East Rock rises abruptly from the flat New Haven city streets that surround it. Approaching from the south or the west, its diabase ramparts rear up forbiddingly.
While most of the East Coast’s ranges date to the continental collisions that assembled Pangea, the igneous intrusions and the sedimentary rocks of central Connecticut are roughly half as old and stem from Pangea’s demise. East Rock Park is a Jurassic Park, and two hundred million years ago, the rifts that eventually grew to become the Atlantic Ocean were opening just south of town. The rift valley floor was sinking, sediment was accumulating to fill the growing depression, and the sill of lava that eventually solidified into East Rock was squeezing out in a thick viscous sheet.
Several miles north of East Rock, an extensive road cut reveals layers of sediment from near the Jurassic-Triassic boundary. Beds of reddish sandstones and fused conglomerates of mud and pebbles are tilted at an angle of about 10 degrees, a remnant of the sinking and foundering that the rock layers suffered after they formed. The strata are varied and clearly visible, representing sediments that accumulated in a rift valley that alternated between a seasonal playa during dry periods and long-lived lake bed during wet periods.

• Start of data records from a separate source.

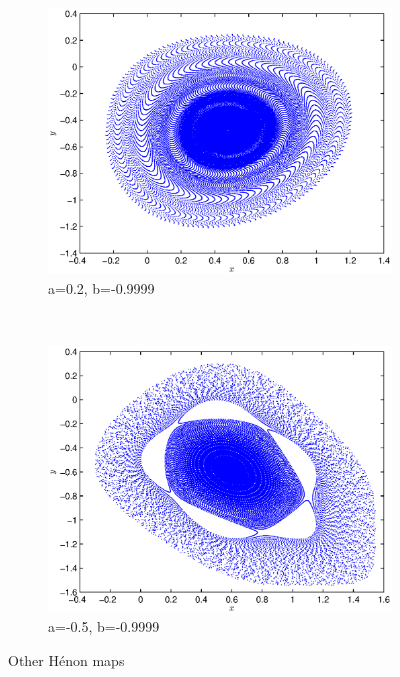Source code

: \documentclass[a4paper]{article}
\begin{document}
\begin{figure}[h]
    \centering
    \begin{subfigure}[b]{0.45\textwidth}
        \includegraphics[width=\textwidth]{henon1}
        \caption{a=0.2, b=-0.9999}
        \label{fig:tiger}
    \end{subfigure}
    ~ %
    \begin{subfigure}[b]{0.45\textwidth}
        \includegraphics[width=\textwidth]{henon2}
        \caption{a=-0.5, b=-0.9999}
        \label{fig:mouse}
    \end{subfigure}
    \caption{Other H{\'e}non maps}\label{fig:animals}
\end{figure} 
\end{document}
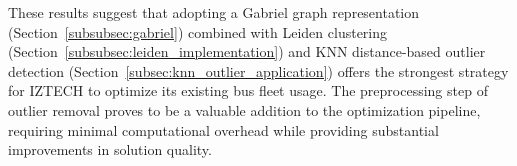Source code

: These results suggest that adopting a Gabriel graph representation (Section~\ref{subsubsec:gabriel}) combined with Leiden clustering (Section~\ref{subsubsec:leiden_implementation}) and KNN distance-based outlier detection (Section~\ref{subsec:knn_outlier_application}) offers the strongest strategy for IZTECH to optimize its existing bus fleet usage. The preprocessing step of outlier removal proves to be a valuable addition to the optimization pipeline, requiring minimal computational overhead while providing substantial improvements in solution quality.


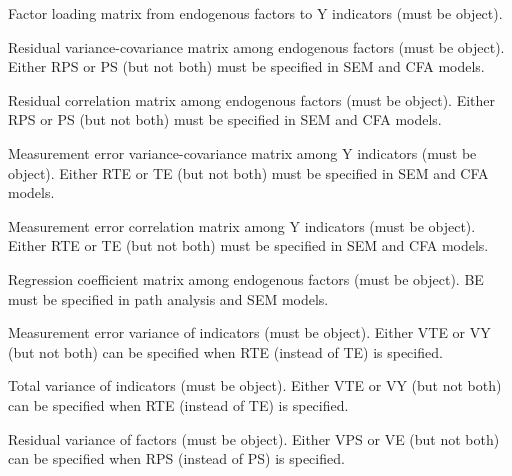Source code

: \documentclass[a4paper]{book}
\begin{document}
\begin{Arguments}
\begin{ldescription}
\item[\code{LY}] 
Factor loading matrix from endogenous factors to Y indicators (must be  object).

\item[\code{PS}] 
Residual variance-covariance matrix among endogenous factors (must be  object). Either RPS or PS (but not both) must be specified in SEM and CFA models.

\item[\code{RPS}] 
Residual correlation matrix among endogenous factors (must be  object). Either RPS or PS (but not both) must be specified in SEM and CFA models.

\item[\code{TE}] 
Measurement error variance-covariance matrix among Y indicators (must be  object). Either RTE or TE (but not both) must be specified in SEM and CFA models.

\item[\code{RTE}] 
Measurement error correlation matrix among Y indicators (must be  object). Either RTE or TE (but not both) must be specified in SEM and CFA models.

\item[\code{BE}] 
Regression coefficient matrix among endogenous factors (must be  object). BE must be specified in path analysis and SEM models. 

\item[\code{VTE}] 
Measurement error variance of indicators (must be  object). Either VTE or VY (but not both) can be specified when RTE (instead of TE) is specified.

\item[\code{VY}] 
Total variance of indicators (must be  object). Either VTE or VY (but not both) can be specified when RTE (instead of TE) is specified.

\item[\code{VPS}] 
Residual variance of factors (must be  object). Either VPS or VE (but not both) can be specified when RPS (instead of PS) is specified.


\end{ldescription}
\end{Arguments}
\end{document}
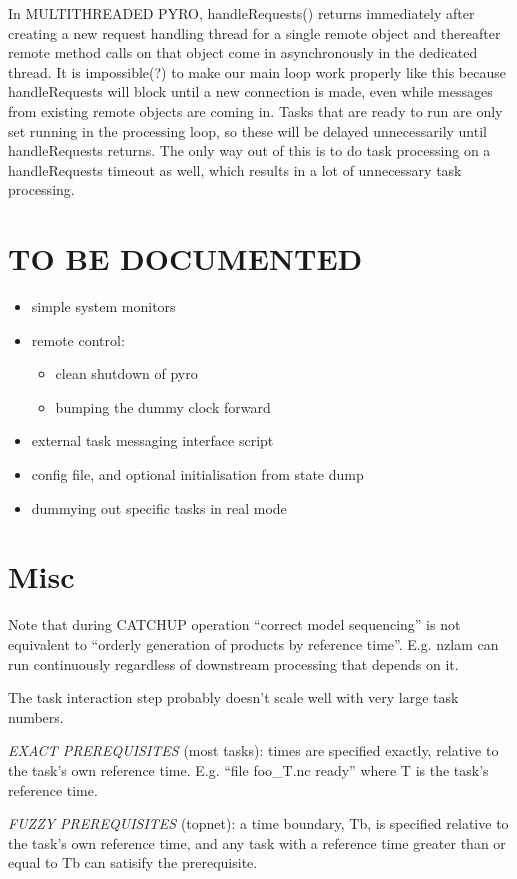 \documentclass[12pt]{article}
\begin{document}
In MULTITHREADED PYRO, handleRequests() returns immediately after creating a
new request handling thread for a single remote object and thereafter remote
method calls on that object come in asynchronously in the dedicated thread.
It is impossible(?) to make our main loop work properly like this because
handleRequests will block until a new connection is made, even while messages
from existing remote objects are coming in.  Tasks that are ready to run are
only set running in the processing loop, so these will be delayed
unnecessarily until handleRequests returns.  The only way out of this is to do
task processing on a handleRequests timeout as well, which results in a lot of
unnecessary task processing.
 

\section{TO BE DOCUMENTED}

\begin{itemize}
 \item simple system monitors
 \item remote control: 
    \begin{itemize}
    \item clean shutdown of pyro
    \item bumping the dummy clock forward
    \end{itemize}
 \item external task messaging interface script
 \item config file, and optional initialisation from state dump
 \item dummying out specific tasks in real mode
\end{itemize}

\section{Misc}

Note that during CATCHUP operation ``correct model sequencing'' is not
equivalent to ``orderly generation of products by reference time''.  E.g. nzlam
can run continuously regardless of downstream processing that depends on it.

The task interaction step probably doesn't scale well with very large task numbers.

{\em EXACT PREREQUISITES} (most tasks): times are specified exactly,
relative to the task's own reference time.  E.g. ``file foo\_{T}.nc
ready'' where T is the task's reference time.

{\em FUZZY PREREQUISITES} (topnet): a time boundary, Tb, is specified
relative to the task's own reference time, and any task with a reference
time greater than or equal to Tb can satisify the prerequisite.
\end{document}
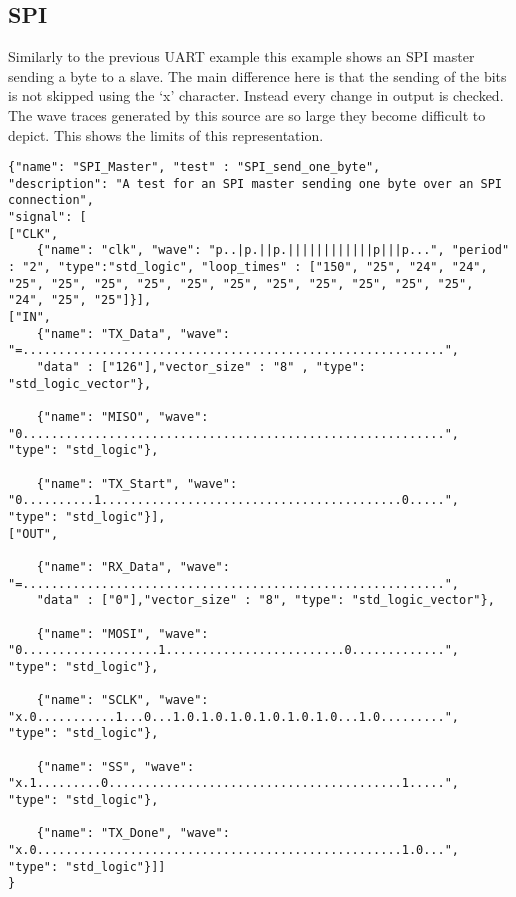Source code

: \subsection{SPI}
Similarly to the previous UART example this example shows an SPI master sending a byte to a slave. The main difference here is that the sending of the bits is not skipped using the ‘x’ character. Instead every change in output is checked. The wave traces generated by this source are so large they become difficult to depict. This shows the limits of this representation.
\begin{lstlisting}[style=json, caption={Functionality test for the SPI design in appendix \ref{appendix:spi}}, label={json:spi}]
{"name": "SPI_Master", "test" : "SPI_send_one_byte",
"description": "A test for an SPI master sending one byte over an SPI connection",
"signal": [
["CLK",
	{"name": "clk", "wave": "p..|p.||p.||||||||||||p|||p...", "period" : "2", "type":"std_logic", "loop_times" : ["150", "25", "24", "24", "25", "25", "25", "25", "25", "25", "25", "25", "25", "25", "25", "24", "25", "25"]}],
["IN",
	{"name": "TX_Data", "wave": "=...........................................................",
	"data" : ["126"],"vector_size" : "8" , "type": "std_logic_vector"},
	
	{"name": "MISO", "wave": "0...........................................................", "type": "std_logic"},
	
	{"name": "TX_Start", "wave": "0..........1..........................................0.....", "type": "std_logic"}],
["OUT",

	{"name": "RX_Data", "wave": "=...........................................................",
	"data" : ["0"],"vector_size" : "8", "type": "std_logic_vector"},
	
	{"name": "MOSI", "wave": "0...................1.........................0.............", "type": "std_logic"},
	
	{"name": "SCLK", "wave": "x.0...........1...0...1.0.1.0.1.0.1.0.1.0.1.0...1.0.........", "type": "std_logic"},
	
	{"name": "SS", "wave": "x.1.........0.........................................1.....", "type": "std_logic"},
	
	{"name": "TX_Done", "wave": "x.0...................................................1.0...", "type": "std_logic"}]]
}
\end{lstlisting}
\clearpage
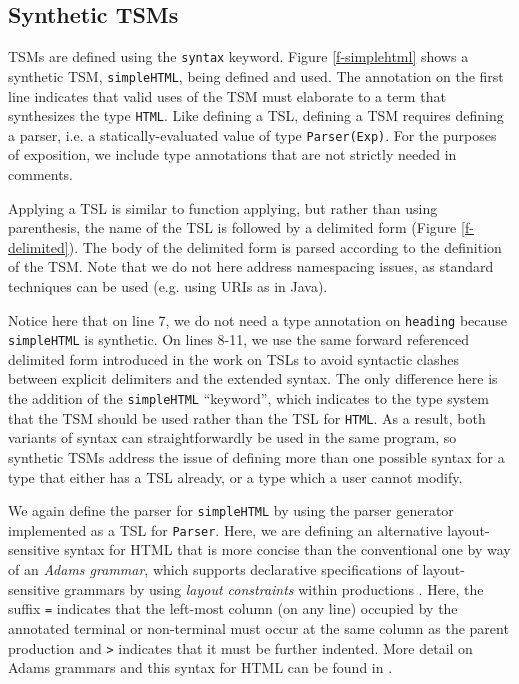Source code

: \documentclass{sig-alternate}
\begin{document}

\subsection{Synthetic TSMs}
TSMs are defined using the \verb|syntax| keyword. Figure \ref{f-simplehtml} shows a synthetic TSM, \verb|simpleHTML|, being defined and used. The annotation on the first line indicates that valid uses of the TSM must elaborate to a term that synthesizes the type \verb|HTML|. Like defining a TSL, defining a TSM requires defining a parser, i.e. a statically-evaluated value of type \verb|Parser(Exp)|. For the purposes of exposition, we include type annotations that are not strictly needed in comments. 

Applying a TSL is similar to function applying, but rather than using parenthesis, the name of the TSL is followed by a delimited form (Figure \ref{f-delimited}). The body of the delimited form is parsed according to the definition of the TSM. Note that we do not here address namespacing issues, as standard techniques can be used (e.g. using URIs as in Java). 

Notice here that on line 7, we do not need a type annotation on \verb|heading| because \verb|simpleHTML| is synthetic. On lines 8-11, we use the same forward referenced delimited form introduced in the work on TSLs to avoid syntactic clashes between explicit delimiters and the extended syntax. The only difference here is the addition of the \verb|simpleHTML| ``keyword'', which indicates to the type system that the TSM should be used rather than the TSL for \verb|HTML|. As a result, both variants of syntax can straightforwardly be used in the same program, so synthetic TSMs address the issue of defining more than one possible syntax for a type that either has a TSL  already, or a type which a user cannot modify.

We again define the parser for \verb|simpleHTML| by using the parser generator implemented as a TSL for \verb|Parser|. Here, we are defining an alternative layout-sensitive syntax for HTML that is more concise than the conventional one by way of an \emph{Adams grammar}, which supports declarative specifications of layout-sensitive grammars by using \emph{layout constraints} within productions \cite{Adams:2013:PPI:2429069.2429129}. Here, the suffix \verb|=| indicates that the left-most column (on any line) occupied by the annotated terminal or non-terminal must occur at the same column as the parent production and \verb|>| indicates that it must be further indented. More detail on Adams grammars and this syntax for HTML can be found in \cite{TSLs}. 
\end{document}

Near the dawn of the Jurassic, New Haven was located in the tropics. During rain-soaked epochs, the shores of the rift lakes were a year-round riot of green with pterosaurs soaring in the skies. Perhaps there was nothing overt in those long-departed scenes to suggest that the end-Triassic extinction was either near or was already underway. And now, two hundred million years later, the layered record of ancient climate change stands mute and unvarying as the engines of loaded dump trucks roar and strain against the freeway grades.
A close look at the road cut shows a banding pattern that starts to repeat as one ascends from the lower exposed layers at the left of the photo to the upper exposed layers on the right. A look at the literature indicates that the rate of deposition in Central Connecticut 200 million years ago was about 1 millimeter of sediment per year, so the span recorded in the exposure is about 20,000 years. The repetition reflects one precession cycle of Earth’s spin, which dictates how the seasons align with the varying distance from the Sun stemming from the eccentricity of Earth’s orbit.
The sedimentary record in the New Haven area from the period of Pangea’s rifting is continuous over something like 20 million years, and the tilted layers of rocks fill Connecticut’s central valley to depths measured in miles. Cores drilled through this colossal lens of sediment reveal that Earth’s ancient orbital eccentricity variations are faithfully recorded in the strata.
In the course of an afternoon, with a laptop and the Rebound code, one can integrate the full Solar System back to the moment when the hardened lava that makes up present-day East Rock was glowing toothpaste-red and pushing its way into the then-newly lithified strata.
Looking back over the past five million years, Earth’s secular eccentricity variations are plainly apparent. In particular, the ~400 kyr envelope produced by the beating of the Venus-dominated g2~7.2”/yr and Jupiter-dominated g5~4.3”/yr secular frequencies is clearly visible.
This ~400 kyr (or more precisely, 405 kyr pattern) has been remarkably stable over Earth’s history. Running the clock back to the dawn of the Jurassic 200 million years ago, it shows no real change in character from the present. The plot just below runs for 10 million years forward from the formation of East Rock. A low-pass filter has been applied to the full eccentricity variation (shown by the light orange curve) to show the 400 kyr variation swinging up and down. Just as it does today.